I love reading about early man, the divergence from Neanderthals and apes, etc. From the New Yorker:

Even now, at least thirty thousand years after the fact, the signal is discernible: all non-Africans, from the New Guineans to the French to the Han Chinese, carry somewhere between one and four per cent Neanderthal DNA.

From the archeological record, it’s inferred that Neanderthals evolved in Europe or western Asia and spread out from there, stopping when they reached water or some other significant obstacle. (During the ice ages, sea levels were a lot lower than they are now, so there was no English Channel to cross.) This is one of the most basic ways modern humans differ from Neanderthals and, in Pääbo’s view, also one of the most intriguing. By about forty-five thousand years ago, modern humans had already reached Australia, a journey that, even mid-ice age, meant crossing open water. Archaic humans like Homo erectus “spread like many other mammals in the Old World,” Pääbo told me. “They never came to Madagascar, never to Australia. Neither did Neanderthals. It’s only fully modern humans who start this thing of venturing out on the ocean where you don’t see land. Part of that is technology, of course; you have to have ships to do it. But there is also, I like to think or say, some madness there. You know? How many people must have sailed out and vanished on the Pacific before you found Easter Island? I mean, it’s ridiculous. And why do you do that? Is it for the glory? For immortality? For curiosity? And now we go to Mars. We never stop.” If the defining characteristic of modern humans is this sort of Faustian restlessness, then, by Pääbo’s account, there must be some sort of Faustian gene. Several times, he told me that he thought it should be possible to identify the basis for this “madness” by comparing Neanderthal and human DNA.

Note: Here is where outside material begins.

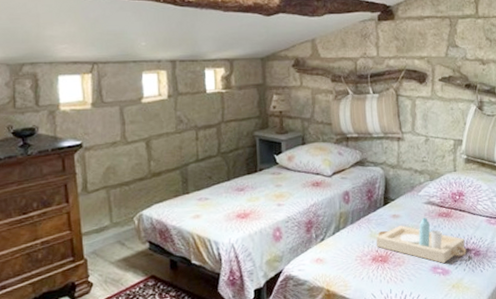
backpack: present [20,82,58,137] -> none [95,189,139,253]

Over the decades, many theories have been offered to explain what caused the demise of the Neanderthals, ranging from climate change to simple bad luck. In recent years, though, it’s become increasingly clear that, as Pääbo put it to me, “their bad luck was us.” Again and again, the archeological evidence in Europe indicates, once modern humans showed up in a region where Neanderthals were living, the Neanderthals in that region vanished. Perhaps the Neanderthals were actively pursued, or perhaps they were just outcompeted. The Neanderthals’ “bad luck” is presumably the same misfortune that the hobbits and the Denisovans encountered, and similar to the tragedy suffered by the giant marsupials that once browsed Australia, and the varied megafauna that used to inhabit North America, and the moas that lived in New Zealand. And it is precisely the same bad luck that has brought so many species—including every one of the great apes—to the edge of oblivion today.
“To me, the mystery is not the extinction of the Neanderthals,” Jean-Jacques Hublin, the director of the Institute for Evolutionary Anthropology’s department of human evolution, told me. “To me the mystery is what makes modern humans such a successful group that they have been replacing not just the Neanderthals but everything. We don’t have much evidence that the Neanderthals or other archaic humans ever led to an extinction of a species of mammal or anything else. For modern humans, there are hundreds of examples, and we do it very well.”